Your goal - Among the entries below, only the lines starting at the one with "Mami, dar copiii nu mai discută ca voi…" and ending at the one with "C’est quoi les devoirs des", both included, are to be printed exactly.

Dataset entries
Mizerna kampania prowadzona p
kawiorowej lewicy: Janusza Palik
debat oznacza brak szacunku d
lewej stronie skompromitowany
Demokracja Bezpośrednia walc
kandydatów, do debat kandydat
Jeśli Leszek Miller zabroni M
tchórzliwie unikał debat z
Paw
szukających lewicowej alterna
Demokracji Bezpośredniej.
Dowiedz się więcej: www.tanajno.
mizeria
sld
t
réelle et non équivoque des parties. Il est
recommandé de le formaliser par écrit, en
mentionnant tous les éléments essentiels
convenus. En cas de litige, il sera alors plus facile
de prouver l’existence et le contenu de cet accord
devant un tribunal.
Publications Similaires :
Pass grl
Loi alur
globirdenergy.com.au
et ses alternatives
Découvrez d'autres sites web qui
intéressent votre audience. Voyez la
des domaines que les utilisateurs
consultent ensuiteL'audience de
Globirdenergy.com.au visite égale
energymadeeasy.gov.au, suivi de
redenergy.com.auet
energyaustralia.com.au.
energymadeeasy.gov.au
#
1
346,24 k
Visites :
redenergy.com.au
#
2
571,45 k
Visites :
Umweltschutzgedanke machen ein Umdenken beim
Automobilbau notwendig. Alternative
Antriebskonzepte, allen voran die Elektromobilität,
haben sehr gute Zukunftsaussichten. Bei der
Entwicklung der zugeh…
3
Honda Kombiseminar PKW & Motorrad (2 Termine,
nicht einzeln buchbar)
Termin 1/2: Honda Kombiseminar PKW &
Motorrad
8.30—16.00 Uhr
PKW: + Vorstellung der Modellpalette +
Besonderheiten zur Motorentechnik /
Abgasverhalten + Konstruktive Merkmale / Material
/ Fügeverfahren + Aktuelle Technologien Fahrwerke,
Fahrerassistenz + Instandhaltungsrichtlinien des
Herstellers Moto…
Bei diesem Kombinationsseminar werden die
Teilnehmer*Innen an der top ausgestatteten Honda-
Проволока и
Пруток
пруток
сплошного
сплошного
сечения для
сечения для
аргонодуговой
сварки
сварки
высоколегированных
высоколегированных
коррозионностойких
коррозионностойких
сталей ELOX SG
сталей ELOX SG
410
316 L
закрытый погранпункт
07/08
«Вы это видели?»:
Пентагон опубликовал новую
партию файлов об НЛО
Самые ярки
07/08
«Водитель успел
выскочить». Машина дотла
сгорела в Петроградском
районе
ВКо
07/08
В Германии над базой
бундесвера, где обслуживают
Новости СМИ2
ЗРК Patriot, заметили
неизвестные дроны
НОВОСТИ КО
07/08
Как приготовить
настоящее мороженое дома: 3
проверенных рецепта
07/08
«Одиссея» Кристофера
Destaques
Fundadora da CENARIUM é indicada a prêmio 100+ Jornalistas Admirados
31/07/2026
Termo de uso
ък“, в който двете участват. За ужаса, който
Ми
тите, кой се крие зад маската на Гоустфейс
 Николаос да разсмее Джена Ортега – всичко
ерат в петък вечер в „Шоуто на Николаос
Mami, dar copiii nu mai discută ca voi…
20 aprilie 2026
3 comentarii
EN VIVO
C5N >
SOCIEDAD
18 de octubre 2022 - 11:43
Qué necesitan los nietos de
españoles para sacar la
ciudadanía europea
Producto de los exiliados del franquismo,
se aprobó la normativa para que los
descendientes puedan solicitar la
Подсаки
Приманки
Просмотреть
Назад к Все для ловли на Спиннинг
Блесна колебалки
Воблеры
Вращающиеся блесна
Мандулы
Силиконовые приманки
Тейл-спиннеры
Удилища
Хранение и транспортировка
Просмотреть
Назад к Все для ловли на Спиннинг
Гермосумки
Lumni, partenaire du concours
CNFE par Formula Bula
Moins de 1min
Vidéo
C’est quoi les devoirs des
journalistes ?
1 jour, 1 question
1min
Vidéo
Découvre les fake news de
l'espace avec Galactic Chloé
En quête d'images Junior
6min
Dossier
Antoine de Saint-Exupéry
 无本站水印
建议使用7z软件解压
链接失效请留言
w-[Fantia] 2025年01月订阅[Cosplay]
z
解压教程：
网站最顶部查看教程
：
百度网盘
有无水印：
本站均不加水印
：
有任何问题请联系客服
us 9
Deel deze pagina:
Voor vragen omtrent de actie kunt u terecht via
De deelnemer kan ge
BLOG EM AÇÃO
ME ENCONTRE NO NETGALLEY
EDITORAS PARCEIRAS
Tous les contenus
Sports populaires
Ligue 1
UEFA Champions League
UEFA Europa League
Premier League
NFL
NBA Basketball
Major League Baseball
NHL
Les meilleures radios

Output for this exercise -
Mami, dar copiii nu mai discută ca voi…
20 aprilie 2026
3 comentarii
EN VIVO
C5N >
SOCIEDAD
18 de octubre 2022 - 11:43
Qué necesitan los nietos de
españoles para sacar la
ciudadanía europea
Producto de los exiliados del franquismo,
se aprobó la normativa para que los
descendientes puedan solicitar la
Подсаки
Приманки
Просмотреть
Назад к Все для ловли на Спиннинг
Блесна колебалки
Воблеры
Вращающиеся блесна
Мандулы
Силиконовые приманки
Тейл-спиннеры
Удилища
Хранение и транспортировка
Просмотреть
Назад к Все для ловли на Спиннинг
Гермосумки
Lumni, partenaire du concours
CNFE par Formula Bula
Moins de 1min
Vidéo
C’est quoi les devoirs des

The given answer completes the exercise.